Lady Drysdale was dismissed. Her account of the mutual confidence that existed between her son-in-law, her daughter and herself, said
The Morning Post
, had been ‘most effective and touching’.

Forsyth’s next witness was Mr Reed, a surveyor, who produced a plan of the Moor Park grounds. He pointed out on the plan the location of a summerhouse. He testified that a person standing in the position that Levi Warren had
described could not have seen into the summerhouse at all, let alone have observed Dr Lane’s arm encircling Mrs Robinson’s waist.

The last witness for Edward Lane was Dr Mark Richardson, a former surgeon in the Bengal Army, who had been at Moor Park when Mrs Robinson visited in 1856. Like all the Moor Park patients before him, he testified that Dr Lane had behaved towards her in exactly the same way as towards the other female guests.

For the summing-up, Forsyth handed over to his junior, John Duke Coleridge, a great-nephew of the poet. Coleridge repeated to the court that there was no evidence to inculpate Edward Lane.

Phillimore then rose to put forward Isabella’s case. It seemed a tall order, not least because he had offered no defence at all when he represented her in Doctors’ Commons. But the rules had changed – in particular the rule that required the petitioner to publicly identify his wife’s alleged lover.

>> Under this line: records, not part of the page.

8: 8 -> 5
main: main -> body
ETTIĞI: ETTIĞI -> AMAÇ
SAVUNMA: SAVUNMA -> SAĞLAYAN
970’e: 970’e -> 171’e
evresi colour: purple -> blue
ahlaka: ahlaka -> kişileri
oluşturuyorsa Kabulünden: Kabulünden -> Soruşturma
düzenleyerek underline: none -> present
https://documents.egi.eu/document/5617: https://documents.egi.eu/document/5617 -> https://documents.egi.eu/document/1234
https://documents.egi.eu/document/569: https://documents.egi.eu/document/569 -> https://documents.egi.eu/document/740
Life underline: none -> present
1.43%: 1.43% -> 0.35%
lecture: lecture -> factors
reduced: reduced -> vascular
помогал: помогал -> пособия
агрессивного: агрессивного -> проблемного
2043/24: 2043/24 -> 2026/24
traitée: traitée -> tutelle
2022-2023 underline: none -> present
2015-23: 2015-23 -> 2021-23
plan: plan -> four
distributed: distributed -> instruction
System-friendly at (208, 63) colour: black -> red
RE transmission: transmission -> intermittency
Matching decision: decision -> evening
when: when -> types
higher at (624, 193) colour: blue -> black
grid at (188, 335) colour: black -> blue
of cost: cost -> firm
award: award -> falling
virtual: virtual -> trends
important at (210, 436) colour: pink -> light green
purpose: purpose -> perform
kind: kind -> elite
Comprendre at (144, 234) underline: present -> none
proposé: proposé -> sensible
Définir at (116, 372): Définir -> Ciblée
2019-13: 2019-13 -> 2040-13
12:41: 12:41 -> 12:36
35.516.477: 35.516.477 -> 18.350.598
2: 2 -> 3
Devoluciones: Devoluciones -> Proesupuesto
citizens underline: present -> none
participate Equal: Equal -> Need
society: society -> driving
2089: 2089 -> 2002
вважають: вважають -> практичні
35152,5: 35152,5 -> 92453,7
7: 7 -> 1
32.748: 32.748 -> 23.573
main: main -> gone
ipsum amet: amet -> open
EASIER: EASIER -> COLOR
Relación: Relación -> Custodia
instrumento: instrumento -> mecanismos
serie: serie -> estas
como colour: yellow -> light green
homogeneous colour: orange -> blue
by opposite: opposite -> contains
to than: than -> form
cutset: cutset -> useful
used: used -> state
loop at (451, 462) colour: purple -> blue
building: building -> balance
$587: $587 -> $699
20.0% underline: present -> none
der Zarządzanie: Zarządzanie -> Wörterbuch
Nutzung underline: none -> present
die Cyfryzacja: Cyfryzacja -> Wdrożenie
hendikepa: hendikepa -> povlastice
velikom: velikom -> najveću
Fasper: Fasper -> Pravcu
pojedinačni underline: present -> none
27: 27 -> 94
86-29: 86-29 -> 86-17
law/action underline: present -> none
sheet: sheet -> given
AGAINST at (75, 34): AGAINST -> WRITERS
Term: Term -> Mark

‘This is one of the most remarkable cases I have ever heard of,’ said Phillimore. ‘It seems admitted that the case against Dr Lane rests on nothing but Mrs Robinson’s diary, which can not be admitted against him; and it might, therefore, happen that Dr Lane will be dismissed on the ground that no adultery was proved against him; and Mrs Robinson will be divorced on the ground that her adultery with Dr Lane has been proved. I need hardly say what a state of jurisprudence such a state of things would represent.’ To find Mrs Robinson guilty and Dr Lane innocent, as he pointed out, would render the moment of their intimacy at once real and unreal, a fact and a fiction. She might be proven to have had sexual intercourse with him, while he was cleared of having had sexual intercourse with her.